Schwarz, rot, wie?

Ulrike Wagener sondiert Koalitionsbräuche in Deutschland

  • Ulrike Wagener
  • Lesedauer: 2 Min.

Kaum gibt es in Deutschland Koalitionsgespräche, klingt es in deutschen Zeitungen nahezu kriegerisch: Mit Titeln wie »Kretschmers steiniger Weg nach Kenia« (Spiegel), »Sachsen nimmt Kurs auf Kenia« (nd) oder »Kommt Kenia in Sachsen?« (Zeit) wird derzeit über einen möglichen Zusammenschluss von CDU, SPD und Bündnis 90/Die Grünen berichtet.

Die Idee, Koalitionen nach Ländern zu benennen - respektive nach den Farben ihrer jeweiligen Flagge - hatte der Legende nach zuerst der heutige Unternehmenssprecher der Bayer AG in Leverkusen, weil er »gerade (…) dabei war, einen Karibik-Urlaub vorzubereiten« und ihm die »Flagge von Jamaika beziehungsweise ihre Farben ins Auge« fielen. Das kann man natürlich machen. Bedeutungen von Wörtern können sich ändern. In der Linguistik kennt man beispielsweise einen Bedeutungswandel, der auf Ähnlichkeit beruht. So meinte man früher mit »Maus« nur das Nagetier, heute aber auch eine Computermaus. Auch ein Wandel, der auf »Berührung« beruht, ist möglich. Ein Beispiel dafür ist, wenn ein Trinkgefäß »Glas« genannt wird, weil es aus eben jenem Material besteht.

Doch hierzulande steht man naheliegenden Ähnlichkeiten, die besondere Gewissheiten oder Industriezweige angreifen, eher ablehnend gegenüber. »Milch«, »Fleisch« oder »Butter« etwa darf man nicht auf pflanzliche Produkte schreiben, die »Milch«, »Fleisch« oder »Butter« ähneln, obwohl das linguistisch ohne Probleme machbar wäre. Auch was die Verwendung geschlechtsneutraler Sprache angeht, gibt man sich eher zögerlich.

Gilt es aber, Koalitionen von Parteien nach ehemals kolonisierten Ländern zu benennen, wirft man plötzlich alle Genauigkeit über Bord und ist freigiebig bereit, eine ganze Wortbedeutung über Nacht austauschen. Derweil wird eine Kenia-Koalition von Rechten bereitwillig als erwartbare Schablone des Hasses aufgenommen, die sich gleichwohl nicht (nur) gegen die betreffenden Parteien, sondern gegen das tatsächliche Kenia sowie Schwarze Migrant*innen richtet.
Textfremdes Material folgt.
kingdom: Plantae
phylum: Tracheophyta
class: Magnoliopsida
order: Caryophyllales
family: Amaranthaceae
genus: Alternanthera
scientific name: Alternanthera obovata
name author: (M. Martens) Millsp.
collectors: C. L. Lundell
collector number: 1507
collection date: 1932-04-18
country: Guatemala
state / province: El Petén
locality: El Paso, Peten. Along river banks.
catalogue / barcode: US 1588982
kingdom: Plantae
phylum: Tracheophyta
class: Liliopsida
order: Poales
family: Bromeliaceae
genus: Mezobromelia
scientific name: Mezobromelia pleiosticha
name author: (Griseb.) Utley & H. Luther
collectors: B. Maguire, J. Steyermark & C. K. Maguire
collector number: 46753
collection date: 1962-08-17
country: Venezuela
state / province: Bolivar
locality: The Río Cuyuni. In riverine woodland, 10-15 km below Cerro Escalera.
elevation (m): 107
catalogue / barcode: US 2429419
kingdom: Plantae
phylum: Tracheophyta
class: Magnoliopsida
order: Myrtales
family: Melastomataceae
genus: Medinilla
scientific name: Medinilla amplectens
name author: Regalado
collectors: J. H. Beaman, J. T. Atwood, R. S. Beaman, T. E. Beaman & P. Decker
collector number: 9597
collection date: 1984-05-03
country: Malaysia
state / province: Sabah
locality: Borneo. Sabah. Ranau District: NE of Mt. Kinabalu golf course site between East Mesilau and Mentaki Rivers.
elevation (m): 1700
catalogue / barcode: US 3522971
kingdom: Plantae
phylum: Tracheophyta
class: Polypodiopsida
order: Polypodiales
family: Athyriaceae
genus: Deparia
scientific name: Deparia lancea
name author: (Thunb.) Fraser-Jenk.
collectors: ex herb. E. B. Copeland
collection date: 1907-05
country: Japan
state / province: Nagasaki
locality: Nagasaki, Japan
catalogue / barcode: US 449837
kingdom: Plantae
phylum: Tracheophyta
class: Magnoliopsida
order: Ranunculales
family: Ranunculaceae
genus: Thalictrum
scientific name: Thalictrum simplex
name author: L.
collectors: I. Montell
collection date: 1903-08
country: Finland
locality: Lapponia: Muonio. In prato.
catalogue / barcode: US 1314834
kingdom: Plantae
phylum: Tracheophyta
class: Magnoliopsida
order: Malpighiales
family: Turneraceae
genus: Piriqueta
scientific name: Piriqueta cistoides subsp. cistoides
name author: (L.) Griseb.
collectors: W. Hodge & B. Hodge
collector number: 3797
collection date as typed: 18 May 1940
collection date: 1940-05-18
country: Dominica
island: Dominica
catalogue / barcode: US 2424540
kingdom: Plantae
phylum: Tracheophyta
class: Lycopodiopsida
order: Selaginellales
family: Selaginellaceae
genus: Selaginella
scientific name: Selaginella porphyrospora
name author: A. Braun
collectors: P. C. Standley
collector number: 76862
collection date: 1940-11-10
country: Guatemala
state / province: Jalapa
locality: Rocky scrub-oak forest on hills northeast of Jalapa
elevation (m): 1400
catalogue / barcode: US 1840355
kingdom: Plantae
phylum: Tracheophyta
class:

Vorgeblich soll die Abkürzung über die Nationalflaggen die Sache vereinfachen. Doch wer muss nicht einmal kurz überlegen, welche Parteien nun künftig unter »Kenia« subsumiert seien sollen? Wenn man ehrlich ist, handelt es sich um eine neckische Spielerei, die blendend funktioniert, solange es sich um Urlaubsparadiese handelt - oder um Deutschland. »Kretschmers steiniger Weg nach Afghanistan« würde wohl, obwohl farblich passender, in der aktuellen Lage missverstanden werden.